Este viaje que acabo de hacer a Río (¡Gracias #TeamVisa!”) fue corto pero potente. Como cuando Bolt recorría los 100 metros que confirmaron su leyenda el domingo en la noche. Bueno exageré. Pero sí se me hizo corto porque me hubiera encantando quedarme ahí hasta el final ¿A quién no?
No solo estás en una de las mejores ciudades del mundo —bonita, divertida, de gente interesante— sino que además en un evento único e irrepetible, probablemente el mas grande espectáculo de la humanidad.

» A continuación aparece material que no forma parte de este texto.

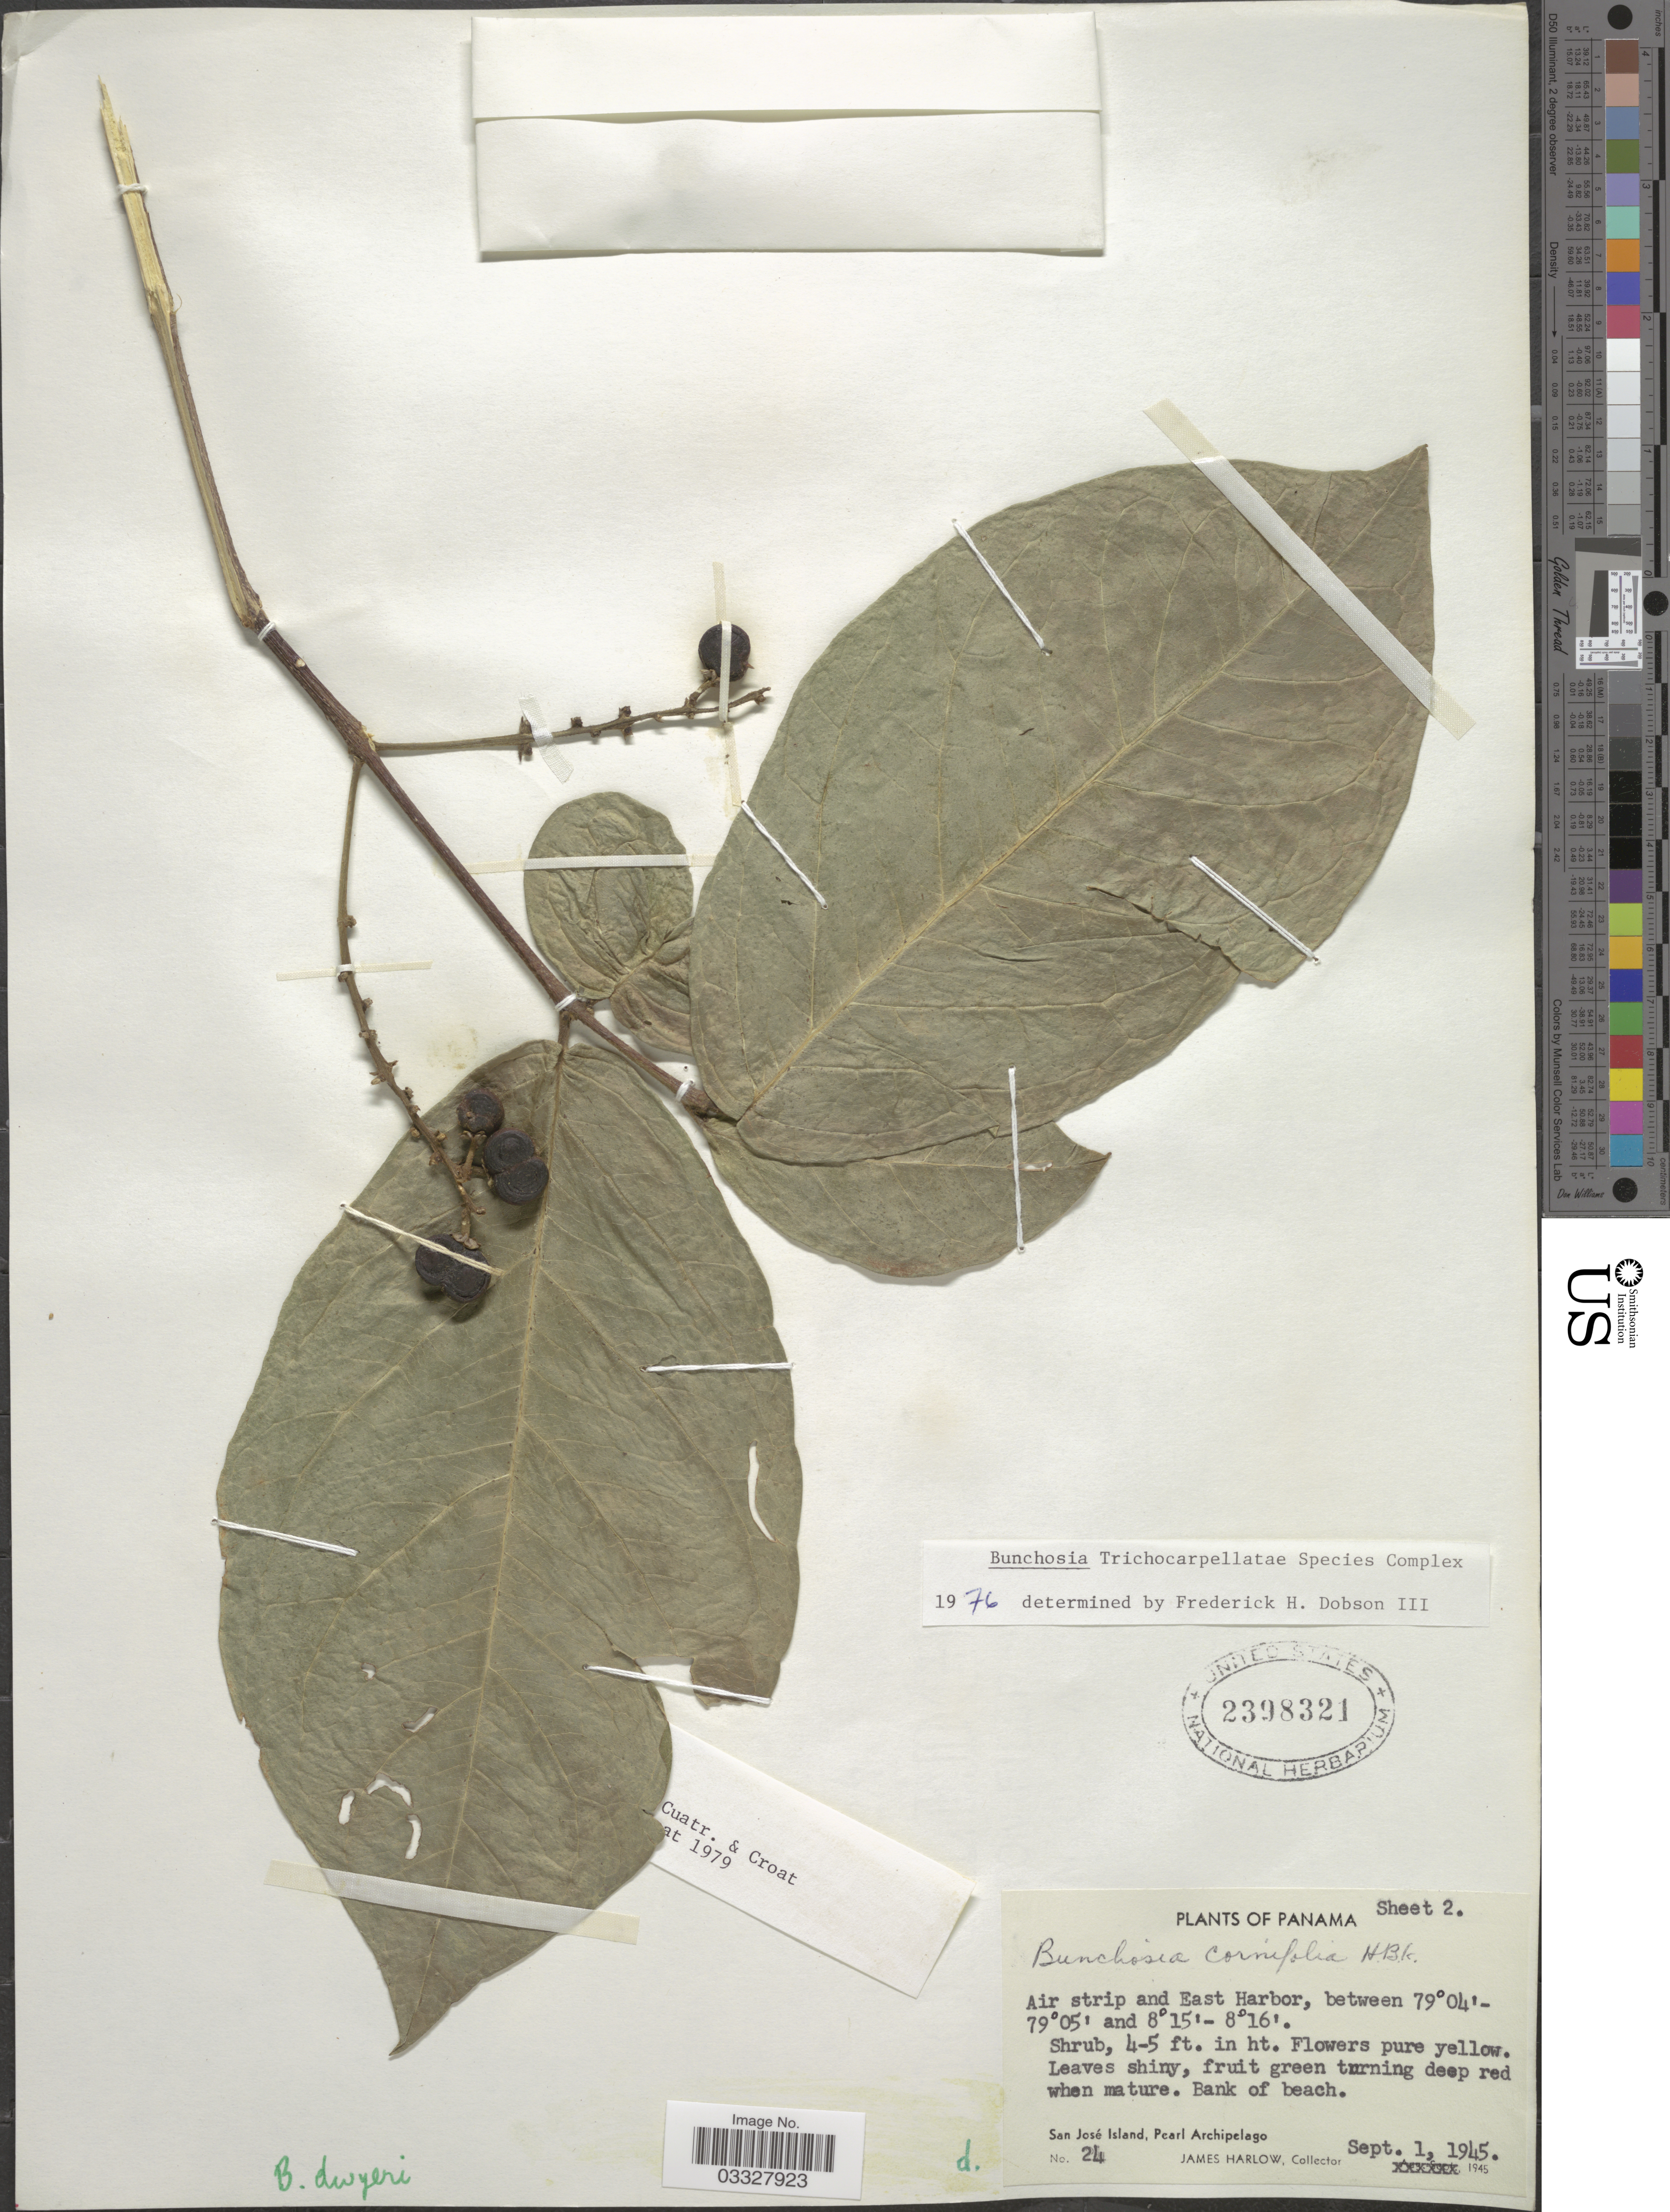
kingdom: Plantae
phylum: Tracheophyta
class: Magnoliopsida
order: Malpighiales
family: Malpighiaceae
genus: Bunchosia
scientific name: Bunchosia dwyeri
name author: Cuatrec. & Croat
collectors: J. Harlow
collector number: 24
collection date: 1945-09-01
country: Panama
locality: Air strip between East Harbor. San José Island, Pearl Archipelago.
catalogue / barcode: US 2398321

Fueron días ajetreados, de dormir poco, de correr de un lado para otro, de camina mucho, de ir de un sitio a otro, de emociones, de frustración (cuando vimos al nadador mexicano quedar en último lugar de su eliminatoria, por ejemplo), de sentir la piel chinita. Se quedan en mi memoria el grito que sale al mismo tiempo de las gargantas de miles de mujeres reunidas una alberca repleta cuando el legendario Michael Phelps se despoja de la ropa antes de tirarse a la piscina. La apretada final del All Around de la gimnasia masculina que se decidió hasta el último alarido y que finalmente conquistó, no sin polémica, el japonés Kohei Uchimura (sí, el mismo que le debe a su compañía telefónica 90,000 pesos que se gastó jugando Pokemón en Río) venciendo al ucraniano Oleg Verniaiev por un pelito. O la carrera de alarido entre ingleses y neozelandeses en el velódromo, campeones mundiales contra campeones olímpicos en persecución por equipos, la final que se llevaron el oro los primeros. Estoy seguro que fueron de los minutos más intensos que he experimentado en mis años como aficionado deportivo.
No regreso experto en Juegos Olímpicos, pero ahora entiendo mejor que nunca, su encanto. Lo que generan en millones de personas, sin importar que los estén siguiendo de cerca en el lugar de los hechos o a miles de kilómetros de distancia. Quedo infinitamente agradecido por esta experiencia tan poderosa, tan inolvidable.